Praia, bebida e maconha: drogas não são esporte

Eu e minha mulher temos um ritual de praia. Assim que chegamos na areia, brigamos. A razão é simples: gosto de ficar perto do mar, ela tem medo que a maré suba e molhe tudo. Isso acontece algumas vezes. Mas é um preço pequeno a pagar pelo som das ondas e a brisa. Ela acha o preço alto, e prefere ficar mais em cima, onde a areia é quente. Por isso brigamos.
No domingo não foi diferente. Chegamos na praia, brigamos, depois entramos em um acordo. Ficamos um pouco mais perto da água, porém próximos demais de um grupo. Esse é outro problema: não consigo deixar de ouvir as conversas ao redor. Elas atrapalham minha leitura.
O grupo, composto por umas cinco pessoas, falava alto. Eram quatro homens e uma senhora, todos de meia idade. A mulher tinha um timbre de voz que tornava impossível não ouvir o que ela dizia. “Não consigo mais desassociar praia de bebida e maconha”, escutei ela dizer. Segurei com força o livro que eu lia, Descobrindo Deus, de Rodney Stark, uma excelente história das religiões. Fiz força para não levantar o olhar.
Eles continuaram a conversa naquela direção: falaram sobre a maconha na rotina de cada um e sobre a importância de andar sempre municiado de um estoque de “baseados bem enroladinhos” – palavras de um deles. Um dos homens começou a contar sobre uma vez em que foi a um show de música com o pai. O pai, pelo que eu entendi, não aprovava drogas. O filho avisou: “Pai, nesse show o pessoal fuma muita maconha”. Aparentemente, o pai não levou o aviso a sério. Quando as luzes se apagaram para que o show começasse, uma quantidade grande de baseados foi acesa ao redor deles.
Toda vez que encontro pessoas de boa renda, que usufruíram dos benefícios do sistema do ensino, e que confessam, com ar blasé, o uso de drogas, também tenho vontade de perguntar: onde vocês compram a droga que usam?

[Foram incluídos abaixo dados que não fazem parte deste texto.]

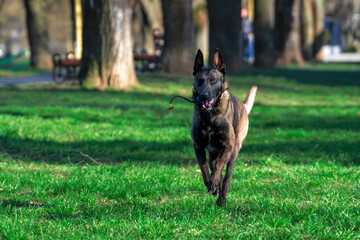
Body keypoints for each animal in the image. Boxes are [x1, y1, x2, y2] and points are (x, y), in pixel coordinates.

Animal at [191, 49, 256, 206]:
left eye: (213, 80)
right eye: (200, 80)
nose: (204, 95)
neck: (210, 115)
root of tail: (243, 106)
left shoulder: (228, 145)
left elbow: (220, 165)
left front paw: (214, 185)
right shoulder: (198, 145)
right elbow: (203, 167)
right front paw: (210, 183)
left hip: (234, 151)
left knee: (226, 176)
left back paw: (222, 198)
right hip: (213, 153)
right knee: (215, 167)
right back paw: (215, 188)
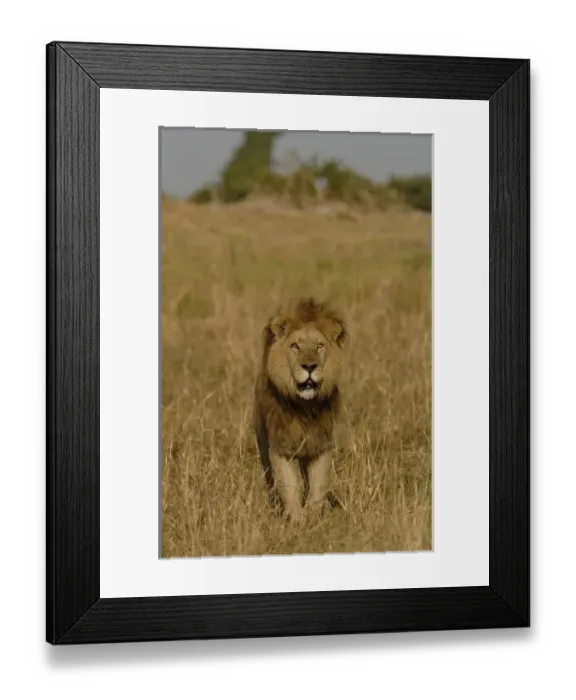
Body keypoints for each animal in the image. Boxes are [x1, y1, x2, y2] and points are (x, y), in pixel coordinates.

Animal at [253, 297, 348, 521]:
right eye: (295, 346)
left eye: (320, 346)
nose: (310, 367)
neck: (304, 407)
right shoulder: (280, 448)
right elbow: (289, 486)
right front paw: (296, 519)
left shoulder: (320, 446)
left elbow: (317, 487)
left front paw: (313, 515)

Nesse ponto, meu incômodo venceu. Levantei e puxei a cadeira para longe, na direção do mar, com a intenção de terminar a leitura em paz. Fiquei sem saber o que aconteceu com o pai e o filho no show dos maconheiros. Da minha nova posição na areia eu pude observar melhor o grupo. Eram pessoas normais, com aparência de classe média alta. Reavaliei a idade da senhora: ela aparentava bem mais do que cinquenta anos.
Foi inevitável que eu lembrasse da declaração recente do atual governo federal do PT, que disse que os traficantes são, na verdade, vítimas dos usuários. Eu caracterizo essa declaração como sendo do governo – ela foi feita pelo chefe do Poder Executivo, em um discurso, em uma viagem oficial a outro país, e foi transmitida ao mundo pela mídia. Claro que, no dia seguinte, o governo se retratou, dizendo que a frase foi “mal colocada”. Essa é a definição de eufemismo.

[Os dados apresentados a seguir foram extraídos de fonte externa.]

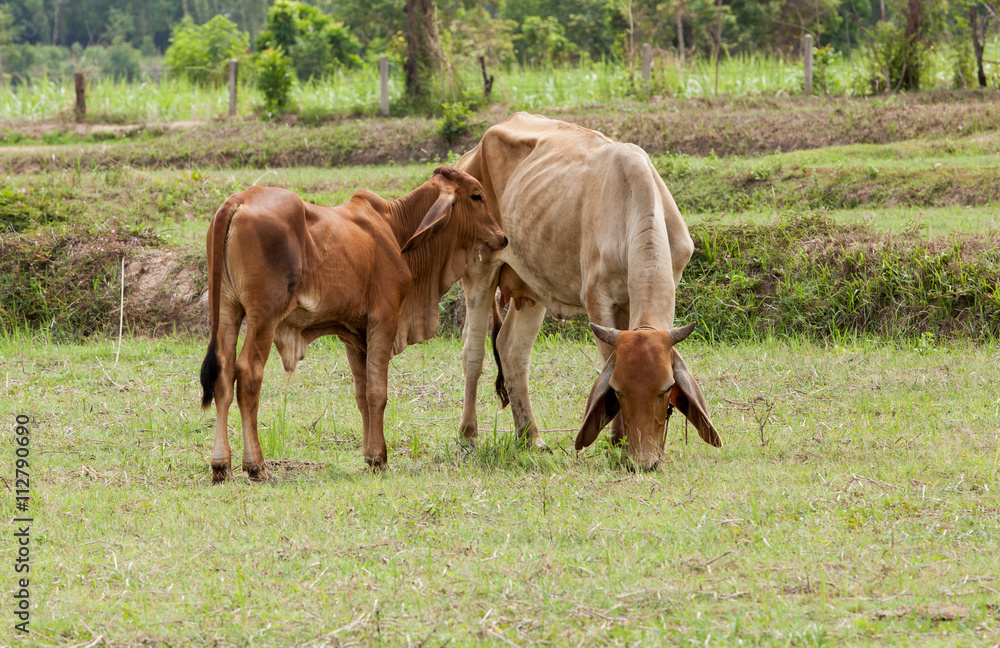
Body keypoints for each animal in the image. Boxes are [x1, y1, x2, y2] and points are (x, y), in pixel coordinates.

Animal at [199, 167, 508, 480]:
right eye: (477, 195)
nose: (503, 238)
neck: (395, 229)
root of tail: (239, 199)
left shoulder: (353, 335)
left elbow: (362, 395)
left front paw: (370, 454)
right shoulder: (384, 321)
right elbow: (377, 392)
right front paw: (379, 457)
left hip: (228, 310)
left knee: (223, 375)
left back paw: (220, 464)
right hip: (264, 317)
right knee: (248, 374)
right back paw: (255, 464)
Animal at [458, 111, 724, 468]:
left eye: (667, 389)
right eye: (618, 391)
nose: (644, 461)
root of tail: (474, 151)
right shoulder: (598, 300)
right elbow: (608, 358)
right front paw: (619, 440)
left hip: (530, 289)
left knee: (512, 350)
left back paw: (531, 437)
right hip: (479, 271)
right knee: (473, 351)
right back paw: (468, 436)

Eu olhava aquele grupo na praia com vontade de caminhar até eles e perguntar: quantos traficantes vocês já vitimaram? Toda vez que encontro pessoas de boa renda, que usufruíram dos benefícios do sistema do ensino, e que confessam, com ar blasé, o uso de drogas, também tenho vontade de perguntar: onde vocês compram a droga que usam?
Não uso e nunca usei drogas, portanto não sei como os usuários se abastecem. Imagino que comprem de alguma pessoa próxima, alguém do mesmo meio social, que, por sua vez, compra de outro amigo, que compra de outra pessoa. Em algum momento essa transação é realizada com um traficante: um criminoso, pertencente a uma facção, envolvido na atividade criminosa mais violenta, violadora de direitos e opressora – o narcotráfico.
Essa semana o Rio sofreu mais um ataque: uma facção ordenou toques de recolher, bloqueou vias importantes e participou de uma batalha contra a polícia. Centenas de soldados do tráfico, armados de fuzis, enfrentaram policiais e assassinaram quatro deles. Mais de cem traficantes, em roupas de combate, foram mortos. Depois desses episódios o Rio sempre finge que volta ao normal e segue sua vida, até a próxima explosão. Mil e quinhentas favelas no estado são dominadas pelo tráfico. Há uma espada suspensa sobre a cidade.
Olho mais uma vez para o grupo e para a senhora que tem dificuldade de dissociar a praia da maconha. Ela continua discutindo em voz alta seu consumo de entorpecentes, como se falasse de um esporte ou de um passatempo. Sinto, ao mesmo tempo, pena e agonia. Depois chamo minha mulher, arrumamos as coisas e vamos embora.